An employer or prospective employer must not discriminate for a prohibited reason, including:

  • dismissing or injuring the employee or changing their position to their disadvantage, or threatening to do any of those things
  • refusing or failing to offer a prospective employee employment or being unfair to them.

Discriminating for prohibited reasons includes where an employee or prospective employee:

  • is or was a HSR or member of a health and safety committee
  • uses or used a power as a HSR or member of a health and safety committee
  • helps or helped or gives information to an inspector, WorkSafe, an authorised representative of a registered employee organisation (ARREO), HSR or member of a health and safety committee
  • raises or raised a health and safety issue or concern to an employer, an inspector, WorkSafe, an ARREO, HSR or member of a health and safety committee or one of the employer’s employees.

An employer may be found to have engaged in discriminatory conduct if a prohibited reason is the main reason for the employer’s conduct.

Civil action for discriminatory conduct and procedures (sections 78D–78E)

An eligible person can ask the Industrial Division of the Magistrates’ Court to make an order against an employer or potential employer who has breached section 78A:

  • to pay damages to compensate the employee or potential employee who was discriminated against
  • to make the employer reinstate or re-employ the employee in the same or a similar position, or employ a potential employee for the same or similar position they had applied for
  • any other order the court considers appropriate.
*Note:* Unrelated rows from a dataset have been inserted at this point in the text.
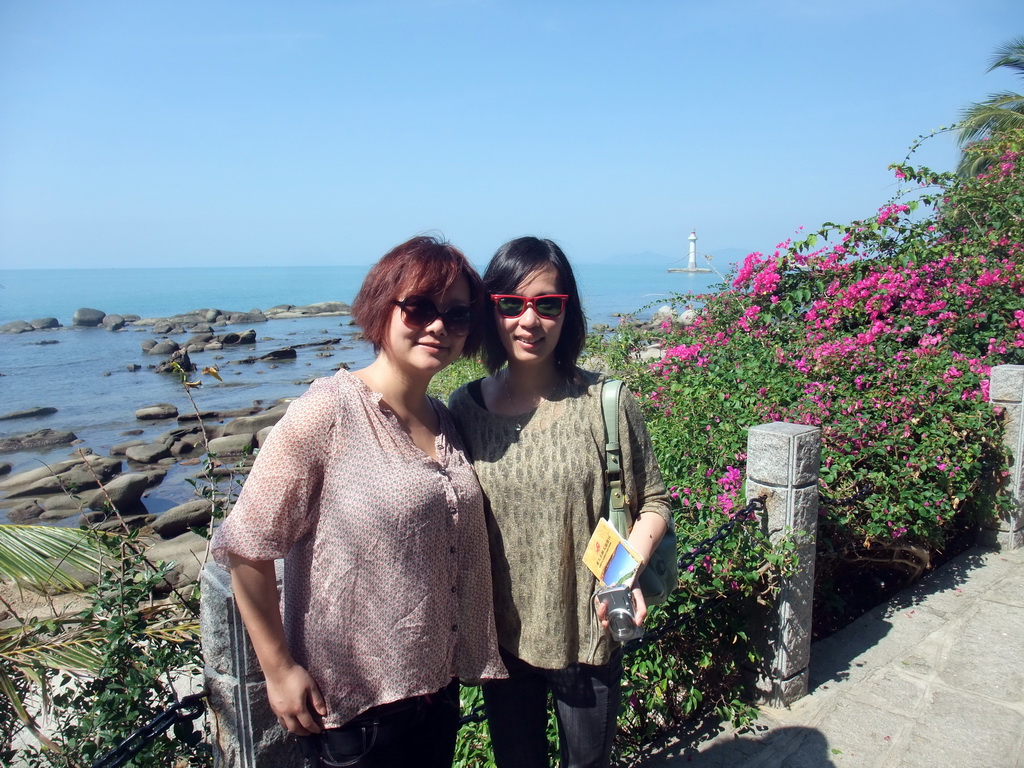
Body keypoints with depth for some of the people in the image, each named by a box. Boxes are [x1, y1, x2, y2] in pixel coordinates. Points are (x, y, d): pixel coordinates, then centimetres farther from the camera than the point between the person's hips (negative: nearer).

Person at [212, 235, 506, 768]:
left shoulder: (445, 422, 2)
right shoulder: (329, 412, -18)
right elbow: (245, 546, -16)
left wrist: (464, 661, 10)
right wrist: (279, 671, -12)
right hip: (354, 702, -6)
A proceeding for a discriminatory conduct action must be started no more than a year after the date the plaintiff became aware of the conduct. If the facts of the alleged conduct are proved, then the accused has the onus to prove that the alleged reason was not a substantial reason for it.

It is a defence if the accused can prove that the conduct was reasonable in the circumstances or complied with the Workplace Injury Rehabilitation and Compensation Act 2013.